Start at the line below containing "[164,1007,347,1018] 'app/auth/mutations/login' ->" and stop at the line containing "[171,1023,361,1034] 'app/auth/mutations/logout' ->". Repeat every line of that stretch exactly, and nothing outside it.

━━━ Source data

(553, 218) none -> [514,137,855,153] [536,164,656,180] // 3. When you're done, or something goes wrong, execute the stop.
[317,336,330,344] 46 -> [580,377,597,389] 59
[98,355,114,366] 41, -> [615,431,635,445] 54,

━━━━━━
━━━ Source data

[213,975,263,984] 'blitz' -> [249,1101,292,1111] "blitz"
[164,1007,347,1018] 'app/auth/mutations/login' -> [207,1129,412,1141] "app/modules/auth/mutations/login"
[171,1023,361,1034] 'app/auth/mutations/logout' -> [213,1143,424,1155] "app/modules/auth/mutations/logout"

━━━━━━

### Worked solution
[164,1007,347,1018] 'app/auth/mutations/login' -> [207,1129,412,1141] "app/modules/auth/mutations/login"
[171,1023,361,1034] 'app/auth/mutations/logout' -> [213,1143,424,1155] "app/modules/auth/mutations/logout"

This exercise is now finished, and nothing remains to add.